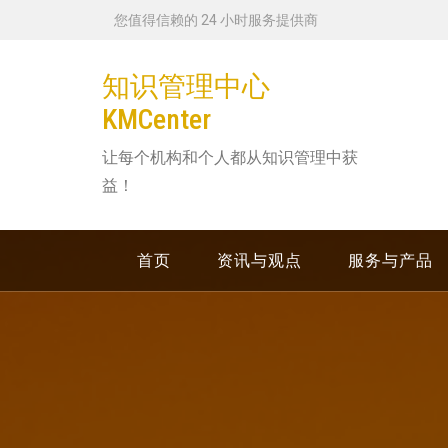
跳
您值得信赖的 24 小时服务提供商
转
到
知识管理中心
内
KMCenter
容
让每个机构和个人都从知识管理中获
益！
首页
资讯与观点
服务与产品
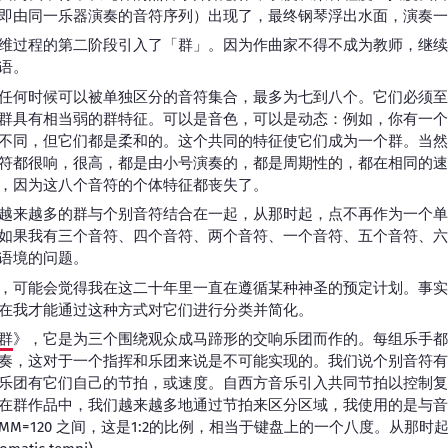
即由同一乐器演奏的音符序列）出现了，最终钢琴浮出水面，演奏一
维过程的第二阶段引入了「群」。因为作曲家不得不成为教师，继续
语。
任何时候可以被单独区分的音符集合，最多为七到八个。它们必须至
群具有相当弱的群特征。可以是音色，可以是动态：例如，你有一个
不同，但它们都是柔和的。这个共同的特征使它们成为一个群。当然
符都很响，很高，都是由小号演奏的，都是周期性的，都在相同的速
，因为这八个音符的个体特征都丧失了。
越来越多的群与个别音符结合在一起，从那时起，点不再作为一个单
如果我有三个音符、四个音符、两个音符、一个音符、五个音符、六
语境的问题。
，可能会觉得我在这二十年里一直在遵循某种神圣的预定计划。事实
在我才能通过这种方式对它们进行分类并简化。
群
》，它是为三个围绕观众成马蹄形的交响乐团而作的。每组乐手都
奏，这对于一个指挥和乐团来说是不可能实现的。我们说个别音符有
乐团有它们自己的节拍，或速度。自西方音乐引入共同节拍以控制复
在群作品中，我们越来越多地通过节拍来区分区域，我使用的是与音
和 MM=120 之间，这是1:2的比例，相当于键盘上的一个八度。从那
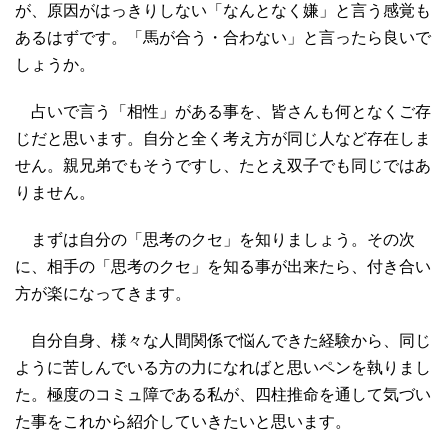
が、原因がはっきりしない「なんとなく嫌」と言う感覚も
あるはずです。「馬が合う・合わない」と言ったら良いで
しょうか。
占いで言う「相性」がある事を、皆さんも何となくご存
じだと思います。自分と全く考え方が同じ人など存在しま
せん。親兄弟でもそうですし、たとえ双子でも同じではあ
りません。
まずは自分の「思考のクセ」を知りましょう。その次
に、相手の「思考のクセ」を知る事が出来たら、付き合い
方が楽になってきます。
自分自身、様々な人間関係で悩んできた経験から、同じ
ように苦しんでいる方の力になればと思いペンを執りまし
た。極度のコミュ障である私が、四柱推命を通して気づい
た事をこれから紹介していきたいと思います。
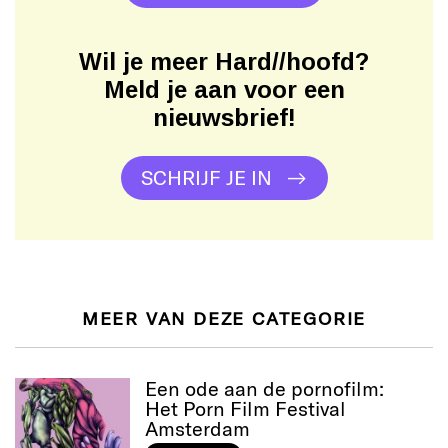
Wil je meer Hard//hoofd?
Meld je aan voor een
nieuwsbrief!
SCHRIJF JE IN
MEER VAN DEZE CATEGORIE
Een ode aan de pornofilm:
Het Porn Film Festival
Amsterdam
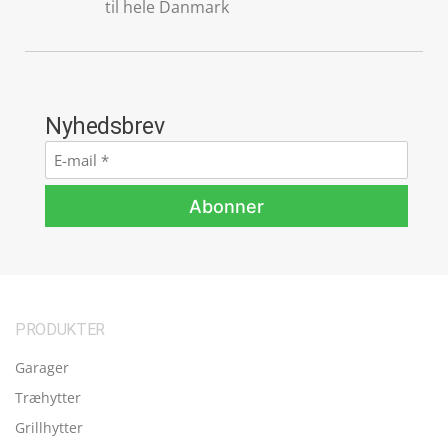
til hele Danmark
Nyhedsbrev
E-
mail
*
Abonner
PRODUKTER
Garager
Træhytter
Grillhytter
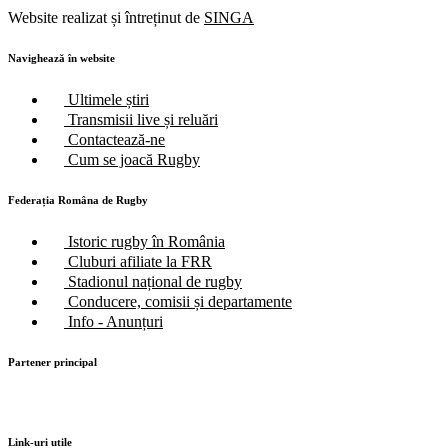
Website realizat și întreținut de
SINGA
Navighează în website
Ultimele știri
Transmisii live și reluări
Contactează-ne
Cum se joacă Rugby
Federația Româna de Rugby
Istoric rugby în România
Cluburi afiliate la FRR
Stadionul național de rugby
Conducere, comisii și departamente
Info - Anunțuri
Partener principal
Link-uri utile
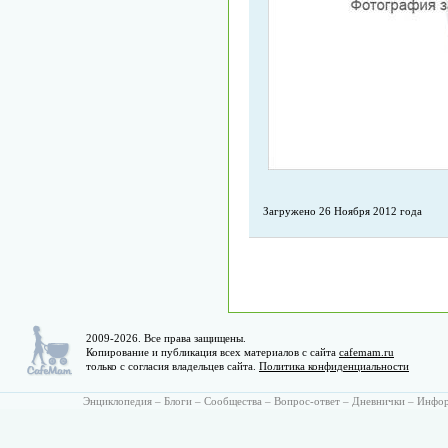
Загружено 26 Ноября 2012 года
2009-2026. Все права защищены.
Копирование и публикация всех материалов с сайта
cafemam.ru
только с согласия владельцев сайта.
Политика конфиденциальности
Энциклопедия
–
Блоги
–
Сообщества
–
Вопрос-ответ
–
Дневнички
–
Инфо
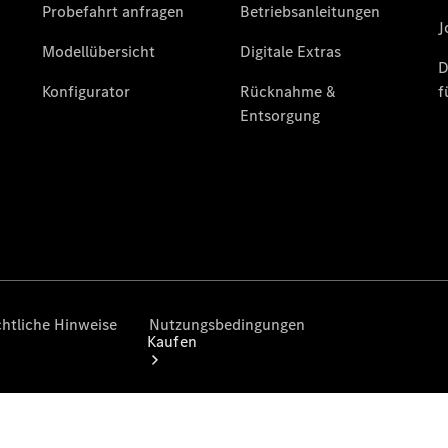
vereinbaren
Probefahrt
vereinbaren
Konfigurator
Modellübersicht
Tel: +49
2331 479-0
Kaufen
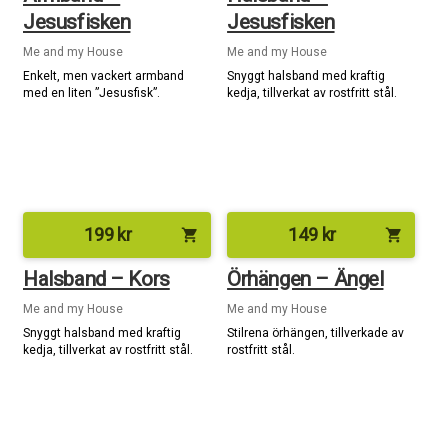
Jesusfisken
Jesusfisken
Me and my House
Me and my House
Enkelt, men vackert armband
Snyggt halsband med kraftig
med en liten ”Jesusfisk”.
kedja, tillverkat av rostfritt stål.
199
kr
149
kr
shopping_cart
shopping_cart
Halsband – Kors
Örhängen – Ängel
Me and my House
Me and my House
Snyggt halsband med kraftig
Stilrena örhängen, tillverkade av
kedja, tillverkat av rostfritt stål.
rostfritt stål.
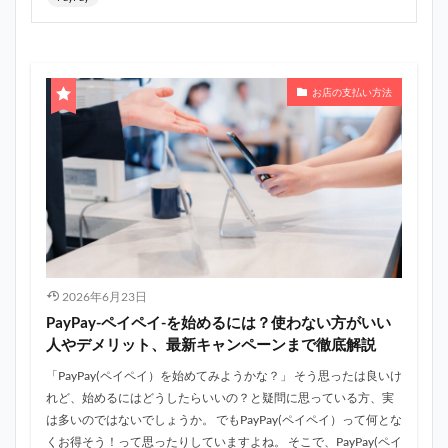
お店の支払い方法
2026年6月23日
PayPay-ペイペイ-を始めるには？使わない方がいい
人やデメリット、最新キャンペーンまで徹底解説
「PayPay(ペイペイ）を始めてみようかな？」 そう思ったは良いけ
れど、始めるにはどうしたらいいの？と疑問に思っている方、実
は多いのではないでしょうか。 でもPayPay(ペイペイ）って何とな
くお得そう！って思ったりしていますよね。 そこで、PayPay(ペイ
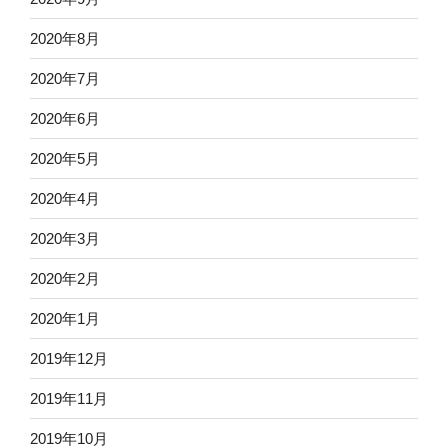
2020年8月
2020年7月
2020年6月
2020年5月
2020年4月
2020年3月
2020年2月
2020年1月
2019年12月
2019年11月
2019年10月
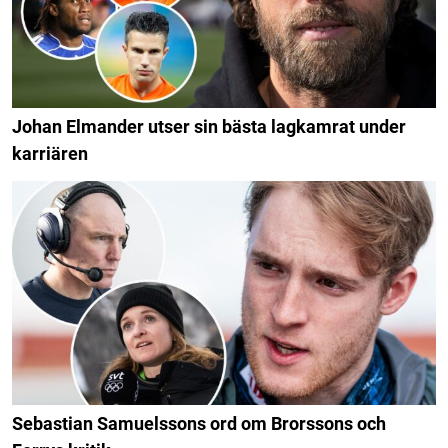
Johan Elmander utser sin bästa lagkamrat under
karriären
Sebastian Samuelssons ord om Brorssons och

........

WHAT YOU HAVE TO DO –
Copy each line in the data that holds the word "ペイペイ".

RESULT FOR THIS EXERCISE –
PayPay-ペイペイ-を始めるには？使わない方がいい
「PayPay(ペイペイ）を始めてみようかな？」 そう思ったは良いけ
は多いのではないでしょうか。 でもPayPay(ペイペイ）って何とな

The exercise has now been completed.